倚靠在马车旁的余方旬说道:“那时那种情况,你能活下来也不容易,不过既然你活下来了,那就继续好好地活下去。”她仔细端详了一番庆惠巧,又道:“不过看起来,你还是活得挺好的嘛。”
庆惠巧笑了,他道:“嗯,我和龟子都很努力地活下去,带着从前的回忆和过去,好好地活下去……”
“龟子大叔也是幻界的人?”周真惊讶道。
“是啊,当年我等一切都平静之后,我在山脚下遇到了龟子,他那时带着浑身的伤躲到草丛里,我循着他那微弱的喊声,便顺手救了他。”庆惠巧说道。
“怪不得那位大叔的脾气那么古怪了。”白管说道,他旁边的铁风的点了点头。
“还有其他人吗?”孤问道。
“没了,都死绝了……就算还有一口气,也都拿去填河,被河里的鱼虾吃了。”庆惠巧答道。
白管和铁风沉默了,他们低下了头,眼睛看向地面。
周真走到庆惠巧身旁,她缓缓坐下,问道:“庆大叔,你可以跟我说说过去的幻界吗?我虽然也是幻界的人,但我从前没在这片土地上生活过,我来这里时,他们都告诉我,这里已经变得不像从前的幻界了。”
“难道……你的父母带着你逃到其他世界去了?”
“也算是吧,我在母亲的肚子里逃过了一劫。”周真笑着说道。
庆惠巧看着周真笑了笑,随后神情又变得沉重,说道:“从前的幻界啊,那也是一个极其讨厌的世界呢……以前幻界的女子极其强势,她们都将男子视作狗一样奴役驯服,我在幻界时,也是何等卑贱啊……”

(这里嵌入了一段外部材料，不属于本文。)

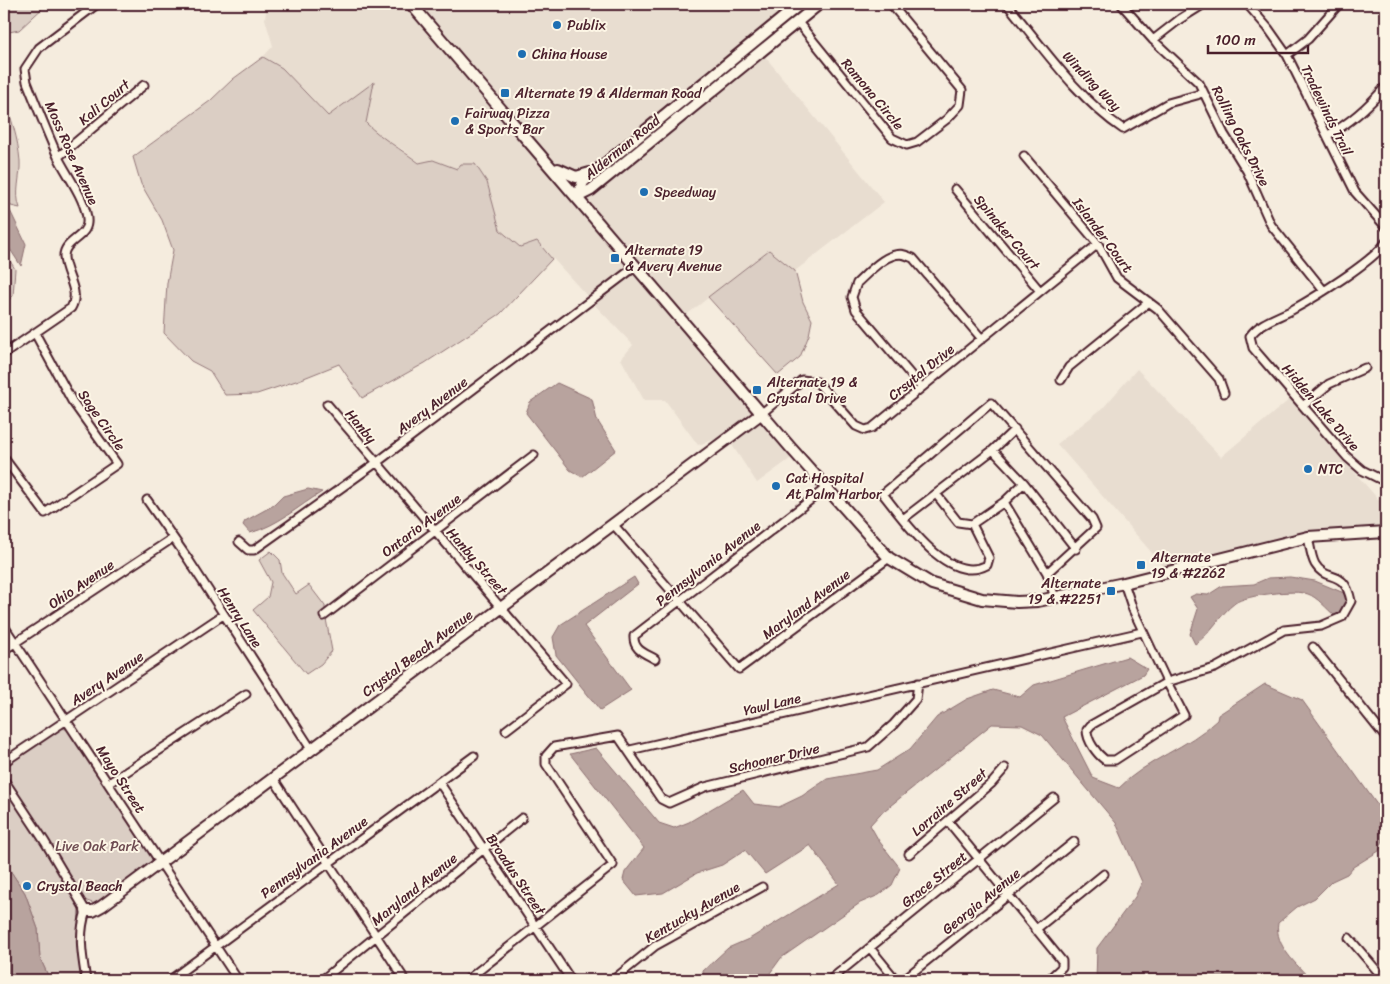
<svg xmlns="http://www.w3.org/2000/svg" width="1390" height="984" viewBox="0 0 1390 984" font-family="Sriracha,sans-serif">
  <rect width="100%" height="100%" fill="#f5ecde"/>
  <filter id="ink" filterUnits="userSpaceOnUse"><feTurbulence type="fractalNoise" baseFrequency=".02" numOctaves="2"/><feDisplacementMap in="SourceGraphic" scale="10" xChannelSelector="R" yChannelSelector="G"/><feConvolveMatrix kernelMatrix="1 2 1 2 8 2 1 2 1" color-interpolation-filters="sRGB"/></filter>
  <g filter="url(#ink)">
    <path fill="#e8ddd0" d="M 267,4 L 407,4 L 631,265 L 588,297 L 537,241 L 520,247 L 500,230 L 487,182 L 475,164 L 457,169 L 433,160 L 419,163 L 402,149 L 381,138 L 366,123 L 373,83 L 328,116 L 282,68 L 263,57 L 273,46 L 265,19 Z
      M 416,4 L 700,4 L 709,9 L 716,7 L 718,4 L 794,4 L 576,190 Z
      M 755,45 L 758,48 L 585,189 L 586,185 Z
      M 763,54 L 884,202 L 795,271 L 769,250 L 685,316 L 762,408 L 583,198 Z
      M 636,271 L 757,412 L 723,437 L 698,445 L 665,400 L 644,400 L 621,359 L 633,345 L 593,303 Z
      M 1137,369 L 1221,457 L 1290,399 L 1386,508 L 1386,529 L 1319,530 L 1166,569 L 1057,444 L 1103,408 Z
      M 762,418 L 794,456 L 757,483 L 730,442 Z"/>
    <path fill="#dbcec4" stroke="#927678" d="M 4,4 L 47,4 L 19,30 L 4,33 Z
      M 263,57 L 282,68 L 328,116 L 374,82 L 366,123 C 382,139 401,149 419,163 L 433,160 L 457,169 L 461,164 L 475,164 L 487,182 L 500,230 L 520,247 L 537,241 L 552,259 L 500,314 L 425,363 L 362,398 L 339,364 L 299,380 L 257,394 L 225,395 L 210,371 L 191,361 L 164,333 L 167,283 L 173,250 L 162,220 L 141,184 L 133,157 L 210,101 L 233,79 Z
      M 4,97 C 11,118 18,138 20,161 C 21,177 14,193 20,208 L 11,206 L 4,191 Z
      M 769,250 L 795,271 L 803,302 L 812,320 L 809,335 L 800,357 L 778,375 L 708,297 Z
      M 4,251 L 15,269 L 13,296 L 4,304 Z
      M 271,551 L 280,560 L 282,573 L 296,594 L 309,585 L 325,606 L 325,610 L 319,615 L 324,621 L 326,619 L 332,651 L 321,664 L 306,674 L 253,610 L 268,597 L 271,582 L 259,560 Z
      M 60,728 L 66,729 L 71,734 L 152,857 L 151,864 L 95,904 L 82,899 L 47,839 L 4,772 L 4,765 Z
      M 4,780 L 79,902 L 78,935 L 83,980 L 50,980 L 40,958 L 38,929 L 25,893 L 4,861 Z"/>
    <path fill="#b8a39e" stroke="#8c6e70" d="M 4,198 L 26,244 L 21,266 L 4,240 Z
      M 557,383 L 592,399 L 597,420 L 616,450 L 582,477 L 570,470 L 526,413 L 530,402 Z
      M 308,489 L 322,492 C 297,507 279,525 250,533 L 243,525 L 245,521 L 274,505 L 283,496 Z
      M 634,577 L 638,584 L 584,626 L 631,690 L 600,710 L 556,655 L 553,637 L 560,625 Z
      M 1290,577 L 1315,581 L 1344,593 L 1347,603 L 1342,610 L 1335,616 C 1327,609 1317,597 1308,594 C 1295,589 1246,595 1235,603 C 1219,615 1212,633 1195,644 L 1190,634 L 1198,609 L 1190,597 L 1196,594 L 1208,595 L 1222,586 L 1254,584 L 1268,578 Z
      M 1127,657 L 1147,669 L 1143,675 L 1062,717 L 1093,778 L 1119,788 C 1147,759 1188,748 1217,720 L 1218,715 L 1265,684 L 1302,700 L 1383,813 L 1386,832 L 1379,851 L 1353,867 L 1347,874 L 1332,881 L 1315,898 L 1297,907 L 1278,923 C 1274,946 1297,964 1311,980 L 1096,980 L 1097,948 L 1135,897 L 1142,882 L 1116,823 L 1042,735 L 1022,725 L 992,724 L 880,814 L 870,825 L 879,841 L 900,868 L 892,885 L 879,895 L 860,903 L 781,958 L 765,980 L 704,980 L 703,971 L 728,948 L 751,938 L 839,884 L 810,845 L 765,874 L 745,850 L 722,865 L 697,873 L 663,893 L 636,896 L 623,880 L 625,872 L 644,848 L 570,754 L 596,748 L 659,823 L 674,828 L 689,822 L 743,790 L 754,804 L 779,807 L 802,796 L 827,779 L 877,770 L 910,749 L 937,717 L 967,699 L 993,690 L 1020,697 L 1034,685 Z
      M 4,861 L 25,893 L 38,929 L 40,958 L 50,980 L 4,980 Z"/>
    <g fill="none" stroke-linecap="round" stroke-linejoin="round">
      <defs>
        <path id="street" d="M 1007,4 C 1042,46 1077,98 1123,129 L 1168,103 L 1197,95 L 1203,91
          M 1121,4 L 1153,40 L 1199,83 L 1224,134 L 1247,171 L 1271,225 L 1324,291
          M 1247,4 L 1268,28 L 1287,55 L 1355,192 L 1386,227
          M 797,21 L 892,138 L 907,145 L 917,142 L 947,119 L 960,105 L 962,90 L 891,4
          M 1153,40 L 1180,19 L 1204,4
          M 1287,55 L 1308,39 L 1339,4
          M 1328,135 C 1352,122 1369,106 1386,86
          M 1024,156 L 1098,244 L 1117,278 L 1158,309 L 1219,379 L 1224,393
          M 58,157 L 144,85
          M 955,189 L 1040,291
          M 1386,242 C 1374,261 1314,298 1292,310 C 1277,318 1260,322 1250,336 L 1253,348 L 1347,457 L 1362,470 L 1386,482
          M 4,354 L 71,308 C 81,291 65,275 64,257 C 63,241 86,238 87,223 C 89,204 66,174 58,157 C 47,132 37,107 27,82 L 25,69 L 39,48 L 97,4
          M 1061,380 L 1069,367 L 1149,302
          M 921,387 L 856,310 L 852,297 L 857,283 C 868,273 888,250 905,255 C 908,256 910,257 913,258 L 982,339
          M 327,404 L 566,684 L 506,730
          M 1303,406 L 1329,384 L 1365,368
          M 762,413 L 802,380 L 817,382 L 856,426 L 865,430 L 872,428 L 1098,244
          M 993,450 L 1024,483 L 1076,549
          M 4,458 L 45,513 L 117,464 L 72,401 L 35,333
          M 936,494 L 958,522 L 972,524 L 1004,502 L 1024,483
          M 147,500 L 188,559 L 311,749
          M 1004,502 L 1047,573 L 1055,598
          M 903,519 L 993,450 L 1015,429
          M 613,524 L 739,669 L 889,558
          M 972,524 L 989,558 L 987,565 C 948,586 904,520 883,494 L 991,403 L 1092,519 L 1096,528 L 1047,573
          M 239,542 L 248,550 L 254,550 L 376,463 L 636,266
          M 1124,583 L 1133,610 L 1167,682 L 1215,668 L 1284,630 L 1321,626 L 1342,617 L 1351,601 C 1344,567 1327,584 1315,564 C 1311,557 1310,545 1308,537
          M 324,616 L 534,455
          M 4,626 L 238,980
          M 1313,647 L 1386,738
          M 4,650 L 173,538
          M 655,659 C 645,653 633,650 634,636 L 826,488
          M 1167,682 L 1184,715 L 1115,760 L 1105,760 C 1097,754 1087,741 1087,730 L 1091,725 Z
          M 630,750 L 1142,632
          M 4,762 L 223,615
          M 273,778 L 405,980
          M 4,780 L 45,842 L 86,911 C 78,935 82,955 86,980
          M 439,782 L 571,980
          M 109,783 L 246,694
          M 948,821 L 1062,961 L 1062,967 L 1048,980
          M 909,854 L 992,783 L 1005,768
          M 1035,930 L 1104,874
          M 1349,938 L 1385,980
          M 870,948 L 896,980
          M 170,980 L 474,756
          M 322,980 L 522,818
          M 467,980 L 613,865 L 546,764 L 546,756 L 554,747 L 618,736 L 661,799 L 669,803 L 705,787 L 868,747 L 893,725 L 916,699 L 918,683
          M 613,980 L 655,946 L 762,887
          M 830,980 L 1054,798
          M 903,980 L 1074,842"/>
        <path id="secondary" d="M 411,4 L 790,447 L 889,558 L 932,584 L 982,599 L 1017,602 L 1038,601 L 1124,583 L 1308,537 L 1386,532
          M 558,169 L 576,177 L 590,173
          M 577,197 L 591,190 L 819,4
          M 577,197 L 583,182 L 800,4
          M 86,911 L 93,911 L 102,906 L 762,413"/>
      </defs>
      <use href="#street" stroke="#4a1f2b" stroke-width="11"/>
      <use href="#secondary" stroke="#4a1f2b" stroke-width="14"/>
      <use href="#street" stroke="#fcf5e5" stroke-width="7"/>
      <use href="#secondary" stroke="#fcf5e5" stroke-width="10"/>
    </g>
  </g>
  <g fill="#1f6fb2" stroke="#fcf5e5" stroke-width="2">
    <circle cx="557" cy="25" r="5"/>
    <circle cx="522" cy="54" r="5"/>
    <rect x="500" y="88" width="10" height="10" rx="2.5"/>
    <circle cx="455" cy="121" r="5"/>
    <circle cx="644" cy="192" r="5"/>
    <rect x="610" y="253" width="10" height="10" rx="2.5"/>
    <rect x="752" y="385" width="10" height="10" rx="2.5"/>
    <circle cx="1308" cy="469" r="5"/>
    <circle cx="776" cy="486" r="5"/>
    <rect x="1136" y="560" width="10" height="10" rx="2.5"/>
    <rect x="1106" y="586" width="10" height="10" rx="2.5"/>
    <circle cx="27" cy="886" r="5"/>
  </g>
  <g text-anchor="middle" stroke-width="4" stroke-linejoin="round" paint-order="stroke">
    <g font-size="14" fill="#4a1f2b" stroke="#fcf5e5" text-anchor="start">
      <text x="567" y="30">Publix</text>
      <text x="532" y="59">China House</text>
      <text x="515" y="98">Alternate 19 &amp; Alderman Road</text>
      <text x="465" y="118">Fairway Pizza<tspan x="465" dy="16">&amp; Sports Bar</tspan></text>
      <text x="654" y="197">Speedway</text>
      <text x="625" y="255">Alternate 19<tspan x="625" dy="16">&amp; Avery Avenue</tspan></text>
      <text x="767" y="387">Alternate 19 &amp;<tspan x="767" dy="16">Crystal Drive</tspan></text>
      <text x="1318" y="474">NTC</text>
      <text x="786" y="483">Cat Hospital<tspan x="786" dy="16">At Palm Harbor</tspan></text>
      <text x="1151" y="562">Alternate<tspan x="1151" dy="16">19 &amp; #2262</tspan></text>
      <text x="1101" y="588" text-anchor="end">Alternate<tspan x="1101" dy="16">19 &amp; #2251</tspan></text>
      <text x="37" y="891">Crystal Beach</text>
    </g>
    <g font-size="14" fill="#4a1f2b" stroke="#fcf5e5">
      <text transform="translate(1092 81) rotate(46)" y="5">Winding Way</text>
      <text transform="translate(873 94) rotate(50)" y="5">Ramona Circle</text>
      <text transform="translate(104 102) rotate(-40)" y="5">Kali Court</text>
      <text transform="translate(1327 110) rotate(64)" y="5">Tradewinds Trail</text>
      <text transform="translate(1241 136) rotate(63)" y="5">Rolling Oaks Drive</text>
      <text transform="translate(622 147) rotate(-39)" y="5">Alderman Road</text>
      <text transform="translate(72 153) rotate(66)" y="5">Moss Rose Avenue</text>
      <text transform="translate(1007 232) rotate(50)" y="5">Spinaker Court</text>
      <text transform="translate(1103 235) rotate(53)" y="5">Islander Court</text>
      <text transform="translate(921 372) rotate(-39)" y="5">Crsytal Drive</text>
      <text transform="translate(432 405) rotate(-37)" y="5">Avery Avenue</text>
      <text transform="translate(1321 407) rotate(49)" y="5">Hidden Lake Drive</text>
      <text transform="translate(102 420) rotate(55)" y="5">Sage Circle</text>
      <text transform="translate(361 426) rotate(50)" y="5">Hanby</text>
      <text transform="translate(421 525) rotate(-37)" y="5">Ontario Avenue</text>
      <text transform="translate(477 561) rotate(49)" y="5">Hanby Street</text>
      <text transform="translate(708 563) rotate(-38)" y="5">Pennsylvania Avenue</text>
      <text transform="translate(81 584) rotate(-34)" y="5">Ohio Avenue</text>
      <text transform="translate(806 604) rotate(-37)" y="5">Maryland Avenue</text>
      <text transform="translate(240 617) rotate(57)" y="5">Henry Lane</text>
      <text transform="translate(417 653) rotate(-37)" y="5">Crystal Beach Avenue</text>
      <text transform="translate(107 678) rotate(-34)" y="5">Avery Avenue</text>
      <text transform="translate(772 704) rotate(-13)" y="5">Yawl Lane</text>
      <text transform="translate(774 758) rotate(-13)" y="5">Schooner Drive</text>
      <text transform="translate(121 779) rotate(57)" y="5">Mayo Street</text>
      <text transform="translate(949 802) rotate(-41)" y="5">Lorraine Street</text>
      <text transform="translate(314 857) rotate(-36)" y="5">Pennsylvania Avenue</text>
      <text transform="translate(516 874) rotate(56)" y="5">Broadus Street</text>
      <text transform="translate(934 879) rotate(-39)" y="5">Grace Street</text>
      <text transform="translate(414 889) rotate(-39)" y="5">Maryland Avenue</text>
      <text transform="translate(981 901) rotate(-39)" y="5">Georgia Avenue</text>
      <text transform="translate(692 912) rotate(-30)" y="5">Kentucky Avenue</text>
    </g>
    <g font-size="14" fill="#6e4b51" stroke="#fcf5e5">
      <text x="97" y="851">Live Oak Park</text>
    </g>
  </g>
  <rect width="1390" height="984" fill="none" stroke="#fcf5e5" stroke-width="20"/>
  <rect x="10" y="10" width="1370" height="964" fill="none" stroke="#4a1f2b" stroke-width="2" filter="url(#ink)"/>
  <path d="M1208 45v8h100v-8" fill="none" stroke="#4a1f2b" stroke-width="2.5"/>
  <text x="1215" y="45" font-size="15" fill="#4a1f2b" stroke="#fcf5e5" stroke-width="4" paint-order="stroke">100 m</text>
</svg>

幻界是一个极度女强男弱的世界,因为女子天生比男子强壮,所以他们男女的外形和地位完全颠倒。幻界女子强悍霸道,她们因擅长精打细算和勤勉劳作,所以在外做买卖、锄田耕地等等,她们负责挣钱养家糊口。而幻界男子好像天生就被规定为“软弱无能”,他们只能无条件地顺从女子。婚嫁后,男子需在家中料理家务、洗衣做饭和带孩子。